In our eternal quest to add support for as many file formats as possible we have arrived at the ‘MSG’ file format. Many people don’t realise that this is probably the most popular file format in the world as each individual message in your Outlook client is an MSG file. As a result I personally have more than 50.000 of these ‘files’ on my machine.
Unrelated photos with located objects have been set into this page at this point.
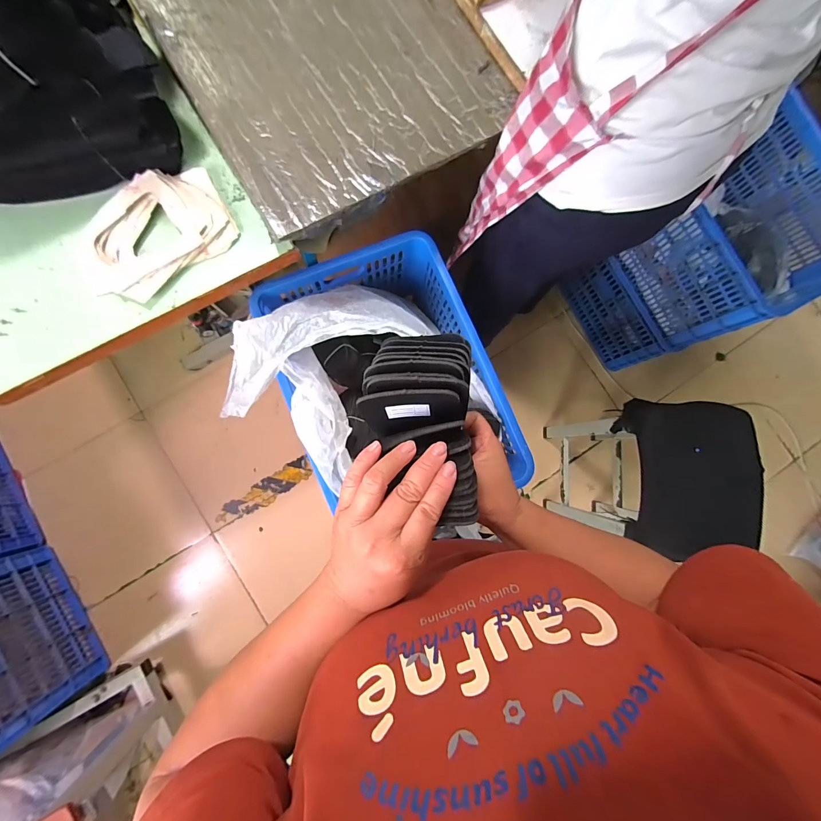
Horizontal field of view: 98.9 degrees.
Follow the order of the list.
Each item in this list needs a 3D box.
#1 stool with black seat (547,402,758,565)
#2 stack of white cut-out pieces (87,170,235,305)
[{"bbox_3d":[0.624,0.183,1.053,0.266,0.580,0.342,7,82,-3],"label":"stool with black seat"},{"bbox_3d":[-0.409,-0.282,0.559,0.240,0.028,0.154,-40,87,-8],"label":"stack of white cut-out pieces"}]

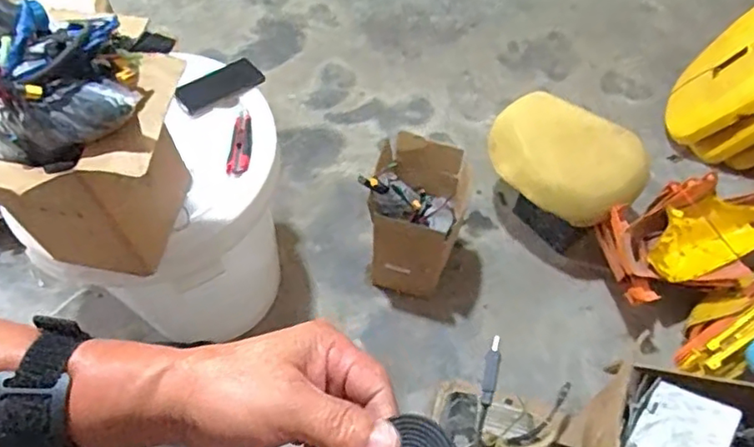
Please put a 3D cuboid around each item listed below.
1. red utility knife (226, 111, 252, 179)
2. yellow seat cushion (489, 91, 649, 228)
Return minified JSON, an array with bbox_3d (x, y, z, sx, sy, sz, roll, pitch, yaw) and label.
[{"bbox_3d":[-0.237,-0.147,1.050,0.041,0.017,0.144,2,58,1],"label":"red utility knife"},{"bbox_3d":[0.437,-0.149,1.378,0.357,0.100,0.241,38,92,24],"label":"yellow seat cushion"}]

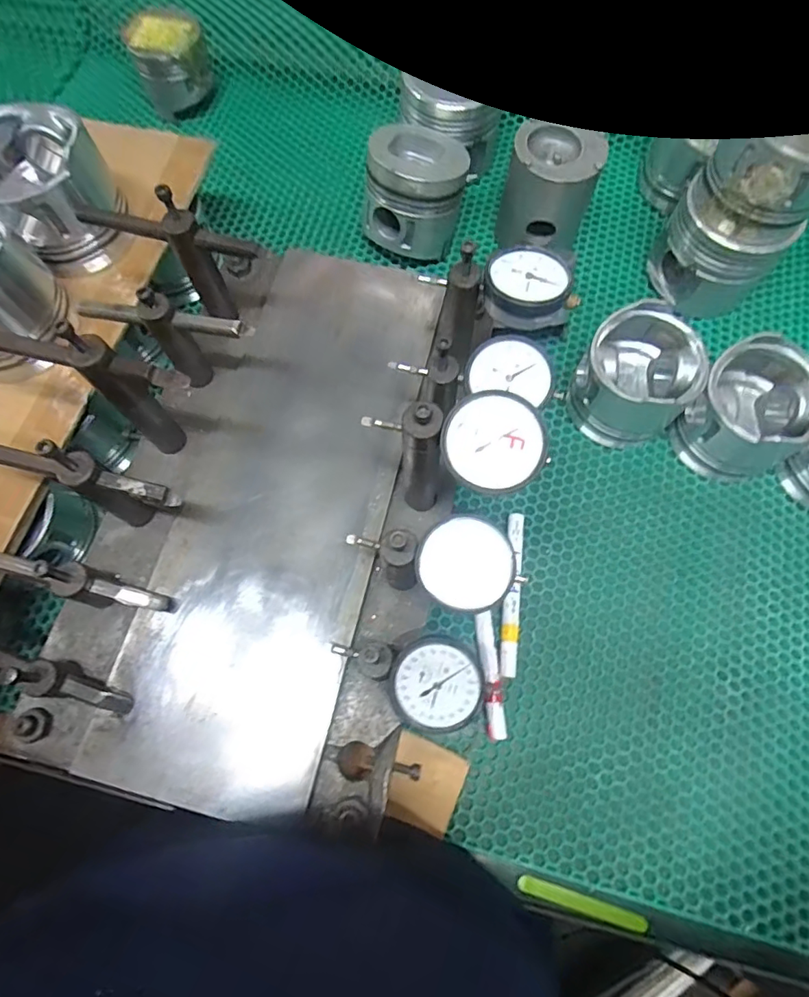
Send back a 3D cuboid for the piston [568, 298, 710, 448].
[{"bbox_3d":[0.224,-0.115,0.515,0.102,0.090,0.097,0,70,0],"label":"piston"}]

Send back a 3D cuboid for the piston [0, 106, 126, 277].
[{"bbox_3d":[-0.312,-0.269,0.468,0.105,0.094,0.106,-38,74,-12],"label":"piston"}]

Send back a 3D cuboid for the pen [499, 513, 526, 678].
[{"bbox_3d":[0.098,0.085,0.485,0.016,0.016,0.145,7,70,3],"label":"pen"}]

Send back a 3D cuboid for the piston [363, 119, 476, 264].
[{"bbox_3d":[0.011,-0.333,0.592,0.112,0.102,0.124,12,71,4],"label":"piston"}]

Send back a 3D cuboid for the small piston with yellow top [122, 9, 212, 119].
[{"bbox_3d":[-0.290,-0.543,0.666,0.090,0.082,0.091,-14,71,-5],"label":"small piston with yellow top"}]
Official support for the MSG file type is available starting with version 5.2 of the Muhimbi PDF Converter for SharePoint as well the PDF Converter Services. The key features are as follows:

  1. Support for all common MSG content types, including HTML, RTF and plain text.
  2. Conversion of rich content including in-line images.
  3. Support for the conversion of signed emails, both SMIME and Clear Text.
  4. Conversion of attachments.
  5. No need for external dependencies on the server, e.g. Outlook.

 
Like proud parents we ‘love all our features equally’, but our favourite child feature is the automatic conversion of attachments. Many of our customers are sitting on massive heaps of emails that need to go through a long term archiving process to make sure that 30-40 years down the line this information can still be retrieved. Using the new MSG to PDF facility of our products it is now possible to convert each email, including all attachments, to a single PDF file. In combination with our PDF/A post-processing facility this is the perfect solution for long time archiving.

As the converter is part of our highly scalable PDF Conversion platform, it automatically benefits from all its features including reliability, scalability, watermarking engine, cross platform support, web services based API, PDF security, SharePoint integration, Nintex Workflow integration, Java support, PHP Support, Ruby Support, InfoPath attachments, Windows Azure etc.